In a statement, Transportation Secretary Allen D. Biehler and Pennsylvania State Police Commissioner Frank Pawlowski argued that a severance tax could provide "funds to repair roads and other infrastructure, bolster local law-enforcement efforts, or provide programs to help those in need."
"The high volume of heavy truck traffic carrying water, equipment and chemicals to drilling sites has caused extensive damage to secondary roads and even some primary roads," Biehler said, noting that many secondary roads in the state's northern tier lack the base foundation to accommodate heavy equipment.
Pawlowski cited a Feb. 9 enforcement effort in Susquehanna County that found 56 percent of 194 trucks checked were found to be over the weight limit.
"More and more," he added, "it seems the police reports coming out of the northern tier include arrests because of drug use and trafficking, fights involving rig workers, DUIs, and weapons being brought into the state and not registered properly."
The dueling images of the natural-gas bonanza are at the center of a debate over the severance tax, which is now before the legislature.
Rendell argues that Pennsylvania is the only major gas-producing state that does not impose a production tax. Under his plan, the state would take in about $1.8 billion over five years, with $180 million of that shared directly with local governments.
Industry argues the tax would stifle a nascent business that has become one of the state's few shining economic stars, unassisted by government subsidies.
The Penn State study was conducted by Robert W. Watson, an emeritus engineering professor, Timothy J. Considine, an energy economist, and Seth Blumsack, an assistant professor of energy policy and economics.
Watson and Considine were the lead authors of a similar study in August whose bullish projections are frequently cited by industry - and often derided as one-sided by environmental advocates.
"This report is all based on assumptions provided by the industry," Jan Jarrett, president of Citizens for Pennsylvania's Future (PennFuture), said of Tuesday's report. "The report looks at the economic benefits, but does not factor in any of the costs."
Measuring the full impact of the Marcellus Shale boom is challenging.
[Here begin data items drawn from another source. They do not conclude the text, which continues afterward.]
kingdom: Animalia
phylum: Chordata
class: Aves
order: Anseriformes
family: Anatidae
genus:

Many benefits are generated indirectly through the supply chain - the companies providing supplies, food, shelter and transportation to the industry.
The study's authors, basing their projections on a survey of companies that accounted for most of the 710 Marcellus wells started last year, said the industry spent $7.7 billion in the last two years.
It paid $3.5 billion in signing bonuses to owners of mineral rights in the last two years, the study says.
The industry last year paid $54.7 million in royalties to property owners based on a percentage of gas sold, when production averaged 327 million cubic feet per day. The study projects output will average 1 billion cubic feet per day this year and 2.5 billion cubic feet per day next year.
Counting direct and indirect employment, the study estimates that the Marcellus created 44,098 jobs last year, and that the number will quadruple to 160,205 by 2015.
In a more narrow report released last month, the Pennsylvania Department of Labor and Industry estimated that Marcellus drilling would increase the gas- and oil-industry workforce from 8,025 to 12,423 in 2016.
James Martini, a statistical analyst, said the state's report did not attempt to include employment in the industries that supply gas operators, nor on the economic effect of lease and royalty payments.
"We're looking at things we can actually measure and study," he said.